This document provides information on how to create and modify an XML document in R with the 'xml2' package.
library(xml2)
We will use SVG as the example XML dialect because it makes pretty pictures :) The SVG code below shows a simple SVG file that draws a circle. The resulting image is shown below the SVG code.
<?xml version="1.0" encoding="UTF-8"?>
<svg xmlns="http://www.w3.org/2000/svg" version="1.1"
width="100" height="100">
<circle cx="50" cy="52" r="45"/>
</svg>
If a document already exists, we can get it into R
easily with read_xml().
svg <- read_xml("circle.svg")
The result is an "xml_document" that can be used with the other 'xml2' functions to add/remove/modify the XML code.
svg
{xml_document}
<svg version="1.1" width="100" height="100" xmlns="http://www.w3.org/2000/svg">
[1] <circle cx="50" cy="52" r="45"/>
An important detail is that this document has a "namespace" (which says that this is not just any XML document, it is specifically an SVG document).
xml_ns(svg)
d1 <-> http://www.w3.org/2000/svg
We can remove that namespace information with
xml_ns_strip().
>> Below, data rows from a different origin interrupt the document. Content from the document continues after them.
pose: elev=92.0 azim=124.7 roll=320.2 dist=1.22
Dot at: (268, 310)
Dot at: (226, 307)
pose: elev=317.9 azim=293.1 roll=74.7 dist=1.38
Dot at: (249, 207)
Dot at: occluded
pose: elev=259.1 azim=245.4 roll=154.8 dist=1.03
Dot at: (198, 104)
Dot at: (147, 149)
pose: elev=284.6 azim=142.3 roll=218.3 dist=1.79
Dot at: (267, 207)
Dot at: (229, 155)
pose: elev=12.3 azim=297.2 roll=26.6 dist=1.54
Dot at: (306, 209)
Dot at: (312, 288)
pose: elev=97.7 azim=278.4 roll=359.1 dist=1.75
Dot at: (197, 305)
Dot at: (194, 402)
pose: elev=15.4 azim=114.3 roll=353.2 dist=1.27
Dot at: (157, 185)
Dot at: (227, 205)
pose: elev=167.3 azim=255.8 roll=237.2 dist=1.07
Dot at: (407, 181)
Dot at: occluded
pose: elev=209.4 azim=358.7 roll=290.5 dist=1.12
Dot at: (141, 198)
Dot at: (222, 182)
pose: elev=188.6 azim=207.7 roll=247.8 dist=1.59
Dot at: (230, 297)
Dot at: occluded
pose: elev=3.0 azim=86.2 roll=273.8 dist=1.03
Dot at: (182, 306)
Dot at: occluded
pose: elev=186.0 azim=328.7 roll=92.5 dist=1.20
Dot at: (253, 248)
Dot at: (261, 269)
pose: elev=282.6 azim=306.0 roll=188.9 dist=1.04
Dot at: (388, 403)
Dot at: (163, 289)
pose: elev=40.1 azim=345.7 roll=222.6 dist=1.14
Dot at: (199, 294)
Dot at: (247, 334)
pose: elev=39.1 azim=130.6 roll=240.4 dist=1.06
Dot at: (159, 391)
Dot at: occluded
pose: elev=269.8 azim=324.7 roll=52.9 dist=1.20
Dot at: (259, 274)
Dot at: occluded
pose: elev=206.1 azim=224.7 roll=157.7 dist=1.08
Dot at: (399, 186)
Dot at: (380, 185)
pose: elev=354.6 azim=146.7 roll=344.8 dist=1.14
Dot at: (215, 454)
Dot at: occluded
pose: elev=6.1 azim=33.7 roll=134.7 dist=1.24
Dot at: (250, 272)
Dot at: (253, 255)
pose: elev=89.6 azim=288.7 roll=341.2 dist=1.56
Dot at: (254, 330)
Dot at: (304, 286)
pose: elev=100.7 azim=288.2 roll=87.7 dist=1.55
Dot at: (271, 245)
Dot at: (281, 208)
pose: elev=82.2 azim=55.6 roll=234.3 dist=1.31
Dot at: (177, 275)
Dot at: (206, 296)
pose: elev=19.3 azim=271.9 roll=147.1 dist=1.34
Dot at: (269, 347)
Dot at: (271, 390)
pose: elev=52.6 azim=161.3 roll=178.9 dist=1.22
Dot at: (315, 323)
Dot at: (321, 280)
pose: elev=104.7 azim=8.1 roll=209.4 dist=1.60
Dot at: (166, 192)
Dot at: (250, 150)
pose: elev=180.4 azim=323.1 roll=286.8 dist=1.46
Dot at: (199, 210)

This is not something we
would always want to do, but for simple cases like we
are dealing with, it will make our lives easier.
We will see later how to put the namespace back again.
xml_ns_strip(svg)
We can use XPath expressions to find existing elements within an "xml_document".
xml_find_first() finds the first matching element
and xml_find_all() finds all matching elements.
For example, the following
code finds the first <circle> element anywhere
within the "xml_document".
This XPath means that we can start from anywhere in the document
(//) and we want to find a <circle> element
(circle).
circle <- xml_find_first(svg, "//circle")
The result is an "xml_node". This is another object
that we can add/remove/edit with other 'xml2' functions.
circle
{xml_node}
<circle cx="50" cy="52" r="45">
The following code finds the <svg> element at the
root of the "xml_document" AND any <circle>
elements anywhere in the document (though in this case there is
only one <circle> element).
This XPath means that we can start at the top element in the document
(/) and we want to find an <svg> element
(svg) OR (|) we can start anywhere
and we want to find a <circle> element (//circle).
elements <- xml_find_all(svg, "/svg|//circle")
The result now is an "xml_nodeset", which is
essentially a list of nodes.
elements
{xml_nodeset (2)}
[1] <svg version="1.1" width="100" height="100">\n <circle cx="50" cy="52" r ...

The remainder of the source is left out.